One of Metsähallitus’ duties is to nurture the cultural heritage on state-owned land and water areas. In this work, Metsähallitus is implementing the Government's 2010 real-estate strategy and 2014 cultural environment strategy.
Metsähallitus manages almost 400 protected buildings and more than 6,000 antiquities. In addition to these, thousands of important cultural heritage sites are cared for in state-owned land and water areas, ranging from national landscapes to heritage biotopes and environments, and from castle ruins to structures related to the history of forest use. People are interested in the past: in 2016, Metsähallitus’ historic sites attracted more than 830,000 visitors.
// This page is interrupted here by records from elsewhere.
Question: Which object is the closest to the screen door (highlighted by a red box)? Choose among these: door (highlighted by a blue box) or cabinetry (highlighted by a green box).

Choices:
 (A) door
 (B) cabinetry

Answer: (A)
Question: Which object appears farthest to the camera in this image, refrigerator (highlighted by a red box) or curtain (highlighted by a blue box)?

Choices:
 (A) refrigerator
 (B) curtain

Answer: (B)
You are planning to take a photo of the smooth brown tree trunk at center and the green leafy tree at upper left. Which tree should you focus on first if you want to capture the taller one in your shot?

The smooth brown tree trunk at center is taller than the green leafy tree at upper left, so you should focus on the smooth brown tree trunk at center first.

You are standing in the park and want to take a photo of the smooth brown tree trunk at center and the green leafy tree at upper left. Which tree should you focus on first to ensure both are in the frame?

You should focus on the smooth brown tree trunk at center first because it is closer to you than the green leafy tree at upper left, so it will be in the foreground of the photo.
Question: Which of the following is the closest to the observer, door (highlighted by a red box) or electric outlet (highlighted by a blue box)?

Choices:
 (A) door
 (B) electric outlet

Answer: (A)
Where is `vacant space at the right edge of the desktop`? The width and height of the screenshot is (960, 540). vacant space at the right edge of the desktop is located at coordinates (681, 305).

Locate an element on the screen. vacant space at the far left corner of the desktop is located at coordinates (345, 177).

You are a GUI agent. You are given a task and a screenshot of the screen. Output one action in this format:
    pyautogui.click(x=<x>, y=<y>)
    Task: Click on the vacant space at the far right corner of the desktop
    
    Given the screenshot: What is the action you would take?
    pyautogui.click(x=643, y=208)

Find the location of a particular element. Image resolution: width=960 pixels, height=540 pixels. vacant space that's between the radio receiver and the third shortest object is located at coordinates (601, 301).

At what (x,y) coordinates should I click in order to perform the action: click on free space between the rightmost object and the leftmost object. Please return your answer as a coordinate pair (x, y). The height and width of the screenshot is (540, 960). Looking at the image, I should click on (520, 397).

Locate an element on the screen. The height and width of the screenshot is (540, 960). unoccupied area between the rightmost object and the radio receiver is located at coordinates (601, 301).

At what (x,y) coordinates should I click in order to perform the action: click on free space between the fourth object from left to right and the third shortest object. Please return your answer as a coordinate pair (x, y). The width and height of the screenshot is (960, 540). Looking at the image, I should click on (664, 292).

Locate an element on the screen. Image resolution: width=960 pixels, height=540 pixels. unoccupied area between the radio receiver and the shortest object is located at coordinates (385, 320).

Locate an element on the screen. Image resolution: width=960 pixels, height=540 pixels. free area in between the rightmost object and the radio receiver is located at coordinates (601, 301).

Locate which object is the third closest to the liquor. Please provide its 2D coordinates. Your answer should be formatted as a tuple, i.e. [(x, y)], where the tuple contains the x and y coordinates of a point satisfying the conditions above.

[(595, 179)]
In the Sámi Homeland, Metsähallitus secures the preconditions for the Sámi culture in cooperation with local actors. In addition to sites protected on a statutory basis, Metsähallitus has decided to secure the protection of thousands of valuable cultural heritage sites in multiple-use forests. In marine regions, the protection of the archipelago culture is integral to Metsähallitus’ operations. An example of this is the diverse tourist and hiking services developed over the years, in cooperation with local actors, for the Kvarken World Heritage Site, which celebrated its tenth anniversary in 2016.
Management of real estate property considered valuable in terms of its cultural history became a statutory duty for Metsähallitus on the basis of the new Act on Metsähallitus (234/2016). Accordingly, Parks & Wildlife Finland manages the valuable landscapes, architectural heritage and archaeological sites in the areas it administers, in a way which reflects its responsible and systematic ownership policy.
Metsähallitus manages traditional landscapes in protected areas in accordance with its management and use plans, in accordance with the guidance of the Ministry of the Environment. It also manages buildings and antiquity sites in collaboration with the museum authorities. The cultural heritage is mapped before any management and restoration measures are undertaken.
The preservation of cultural heritage for future generations is also taken into account in multiple-use forests in commercial use. New guidelines to this effect have been drawn up in cooperation with the National Board of Antiquities and other organisations, and incorporated into Metsähallitus’ Environmental Guidelines for Practical Forest Management. In accordance with the environmental objectives for 2016, four training sessions were arranged for Forestry staff in identifying cultural heritage sites and taking them into account in forestry operations. Approximately 80 members of staff attended these.